Avant la loi n°2014-288 du 5 mars 2014 :

Modifié par la loi du 5 mars 2014, l’article L.2143-3 du Code du travail dispose désormais que :

  • La désignation d’un DS peut intervenir au sein d’un établissement regroupant des salariés placés sous la direction d’un représentant de l’employeur et constituant une communauté de travail ayant des intérêts propres, susceptibles de générer des revendications communes et spécifiques.

Problème, la réécriture de l’article perturbe la lecture de la loi n°2008-789 du 20 août 2008.

Celle-ci, en renforçant le principe de concordance entre le cadre d’appréciation de la représentativité et le champ d’intervention du syndicat, incite à aligner le périmètre d’implantation du DS sur celui des Comités d’établissement.
Conséquence, le périmètre de désignation se rapprocherait du lieu du pouvoir patronal dans la perspective d’un renforcement de la négociation collective d’entreprise ou d’établissement comme sous-jacente à la très actuelle loi travail.

 

Un arrêt par les hauts magistrats et publié au bulletin de la Cour le 31 mai 2016 (n°15-21.175) règle la question de l’articulation de la loi du 5 mars 2014 avec des accords antérieurs à son entrée en vigueur :

– Les périmètres légaux de mise en place des syndicats, mais également du personnel, sont des normes d’ordre public.

⇒ Si celles-ci peuvent être assouplies par voie d’accord collectif autorisant l’implantation des IRP dans des espaces plus restreints que ceux qu’elles prévoient ou à des conditions d’effectifs moindres, elles ne peuvent pas être évincées par ces accords collectifs.

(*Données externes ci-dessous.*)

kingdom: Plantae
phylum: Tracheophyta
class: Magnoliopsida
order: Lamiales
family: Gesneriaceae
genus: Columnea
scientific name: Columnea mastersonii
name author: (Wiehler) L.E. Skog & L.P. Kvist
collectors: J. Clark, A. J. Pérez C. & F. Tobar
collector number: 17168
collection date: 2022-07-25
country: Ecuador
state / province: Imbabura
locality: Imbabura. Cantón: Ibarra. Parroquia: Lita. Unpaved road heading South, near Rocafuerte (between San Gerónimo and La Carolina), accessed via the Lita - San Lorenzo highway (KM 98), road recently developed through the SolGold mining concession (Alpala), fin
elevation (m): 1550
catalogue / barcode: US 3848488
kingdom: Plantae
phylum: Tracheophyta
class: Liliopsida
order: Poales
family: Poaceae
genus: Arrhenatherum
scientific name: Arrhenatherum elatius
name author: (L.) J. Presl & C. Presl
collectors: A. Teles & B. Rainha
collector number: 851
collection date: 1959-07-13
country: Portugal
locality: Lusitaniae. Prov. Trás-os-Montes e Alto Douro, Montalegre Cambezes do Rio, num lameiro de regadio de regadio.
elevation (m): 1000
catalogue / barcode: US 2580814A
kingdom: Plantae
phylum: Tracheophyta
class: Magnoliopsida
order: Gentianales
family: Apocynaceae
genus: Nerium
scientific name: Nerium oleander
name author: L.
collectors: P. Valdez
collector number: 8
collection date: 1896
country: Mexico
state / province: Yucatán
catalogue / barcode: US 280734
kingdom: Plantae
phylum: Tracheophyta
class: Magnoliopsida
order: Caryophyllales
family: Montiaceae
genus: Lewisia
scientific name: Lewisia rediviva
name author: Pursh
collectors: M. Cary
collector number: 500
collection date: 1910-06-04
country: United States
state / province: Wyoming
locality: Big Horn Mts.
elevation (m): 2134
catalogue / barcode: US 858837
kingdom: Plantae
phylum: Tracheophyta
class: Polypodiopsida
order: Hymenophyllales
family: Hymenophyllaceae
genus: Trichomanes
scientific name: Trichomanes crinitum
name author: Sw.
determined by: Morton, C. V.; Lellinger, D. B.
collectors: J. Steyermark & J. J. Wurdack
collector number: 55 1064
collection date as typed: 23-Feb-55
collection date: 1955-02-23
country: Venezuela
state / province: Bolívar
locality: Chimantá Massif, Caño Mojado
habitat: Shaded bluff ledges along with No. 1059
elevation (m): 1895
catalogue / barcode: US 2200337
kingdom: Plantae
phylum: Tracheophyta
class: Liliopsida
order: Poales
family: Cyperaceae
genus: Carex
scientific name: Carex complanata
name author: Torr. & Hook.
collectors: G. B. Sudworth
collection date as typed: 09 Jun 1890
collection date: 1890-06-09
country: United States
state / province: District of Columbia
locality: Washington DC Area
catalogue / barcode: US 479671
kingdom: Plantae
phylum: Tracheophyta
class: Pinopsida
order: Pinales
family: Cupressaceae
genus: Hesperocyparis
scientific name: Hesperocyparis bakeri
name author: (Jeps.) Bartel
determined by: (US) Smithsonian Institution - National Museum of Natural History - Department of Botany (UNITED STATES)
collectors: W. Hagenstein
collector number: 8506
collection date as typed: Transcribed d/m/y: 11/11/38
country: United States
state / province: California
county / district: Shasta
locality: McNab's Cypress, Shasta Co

II. La seule présence de délégués du personnel ne permet pas de désigner des délégués syndicaux dans le même périmètre

Un second arrêt rendu et publié au bulletin de la Cour le 24 mai 2016 (n° 15-20.168) porte quant à lui sur la notion d’établissement distinct au sens des dispositions de la loi du 5 mars 2014 relatives aux DS :

  • Rappelons-le, la jurisprudence antérieure, ayant en partie forgé la loi du 5 mars 2014, découlait de l’ordonnance n° 2005-1478 du 1er décembre 2005 donnant compétence à l’administration pour se prononcer sur le caractère distinct, ou non, d’un établissement à défaut d’accord entre le chef dudit établissement et les organisations syndicales concernées.   
    Les juges retenaient alors pour la désignation des DS un espace d’implantation proche de celui retenu pour les Délégués du Personnel (DP) de sorte qu’un établissement reconnu distinct pour l’élection des DP et dont l’effectif atteignait au moins 50 salariés permettait souvent, dans les faits, la désignation de DS.

    Mais il s’agissait là plus d’une coïncidence de fait que d’une identité des notions juridiques d’établissement distinct.

  • Pour autant, la jurisprudence, alors confirmée et clarifiée par l’arrêt du 24 mai 2016 étudié ici,  précisait déjà à ce titre que la reconnaissance d’un établissement distinct pour l’élection des uns n’impliquait pas l’existence d’un tel établissement distinct pour la désignation des autres, les critères étant distincts.

    En effet,

    ⇒ Les premiers ayant pour mission de transmettre les réclamations du personnel (demandes tendant à l’application du Droit),
    ⇒ Lorsque les seconds participent à la négociation collective en vue de faire aboutir des revendications (demandes tendant à une modification du Droit).

  • De plus, si le critère géographique doit être pris en compte pour caractériser l’établissement distinct pour les deux institutions, son rôle est plus important pour les DP que pour les DS (notamment Cass. soc. 6 juillet 2005 n° 04-60.433).